### DATA RECORDS
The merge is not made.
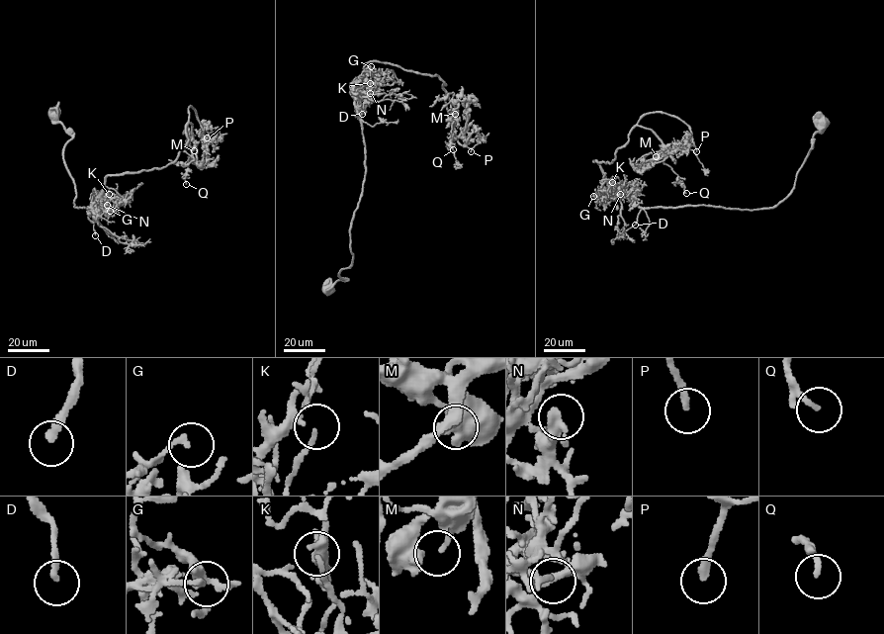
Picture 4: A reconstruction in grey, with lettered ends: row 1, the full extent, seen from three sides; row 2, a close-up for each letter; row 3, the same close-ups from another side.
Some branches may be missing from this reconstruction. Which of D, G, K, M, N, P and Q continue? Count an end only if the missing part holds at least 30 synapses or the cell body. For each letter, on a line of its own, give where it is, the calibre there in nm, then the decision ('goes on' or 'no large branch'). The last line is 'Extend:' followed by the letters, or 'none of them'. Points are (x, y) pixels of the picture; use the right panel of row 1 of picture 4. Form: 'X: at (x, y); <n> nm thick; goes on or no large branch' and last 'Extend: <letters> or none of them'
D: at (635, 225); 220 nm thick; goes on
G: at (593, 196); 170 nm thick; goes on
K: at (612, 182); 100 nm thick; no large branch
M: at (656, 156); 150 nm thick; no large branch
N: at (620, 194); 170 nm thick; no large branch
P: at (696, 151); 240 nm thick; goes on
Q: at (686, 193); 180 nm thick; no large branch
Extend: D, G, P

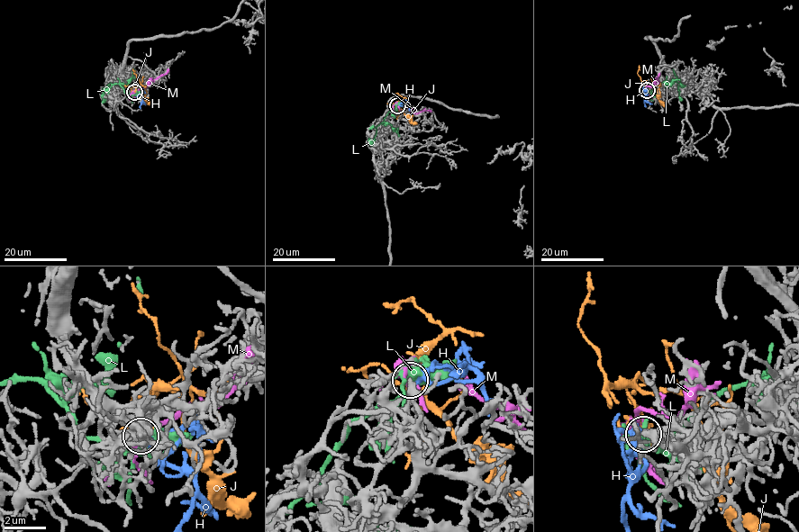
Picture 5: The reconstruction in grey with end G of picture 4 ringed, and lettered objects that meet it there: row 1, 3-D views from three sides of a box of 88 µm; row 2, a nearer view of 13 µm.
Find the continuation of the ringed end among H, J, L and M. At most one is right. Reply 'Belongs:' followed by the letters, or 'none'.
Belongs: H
######
### DATA RECORDS
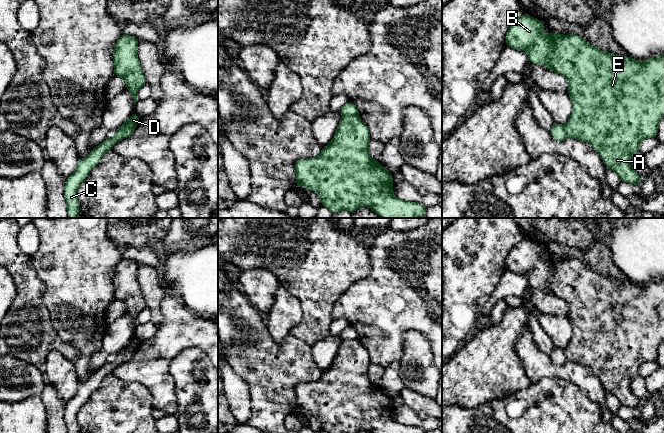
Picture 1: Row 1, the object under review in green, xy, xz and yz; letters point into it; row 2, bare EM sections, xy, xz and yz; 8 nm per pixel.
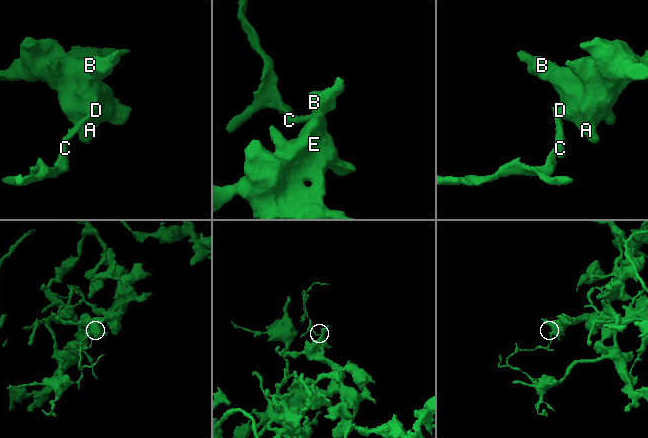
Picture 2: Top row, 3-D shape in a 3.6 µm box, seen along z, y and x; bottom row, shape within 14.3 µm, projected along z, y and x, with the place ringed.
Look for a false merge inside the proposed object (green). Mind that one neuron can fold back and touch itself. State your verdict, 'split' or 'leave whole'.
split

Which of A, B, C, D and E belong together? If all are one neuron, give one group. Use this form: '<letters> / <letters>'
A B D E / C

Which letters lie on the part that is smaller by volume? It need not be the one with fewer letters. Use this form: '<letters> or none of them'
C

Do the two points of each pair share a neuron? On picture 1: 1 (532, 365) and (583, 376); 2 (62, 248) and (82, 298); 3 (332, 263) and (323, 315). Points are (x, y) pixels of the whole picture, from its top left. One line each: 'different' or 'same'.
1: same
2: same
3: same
######
▶ _WORK INSTRUCTIONS_: Print an exact copy of the lines above, from the one containing "The merge is not made." through the one containing "Picture 4: A", and leave out the pictures.

▶ _YOUR SOLUTION_:
The merge is not made.
Picture 4: A reconstruction in grey, with lettered ends: row 1, the full extent, seen from three sides; row 2, a close-up for each letter; row 3, the same close-ups from another side.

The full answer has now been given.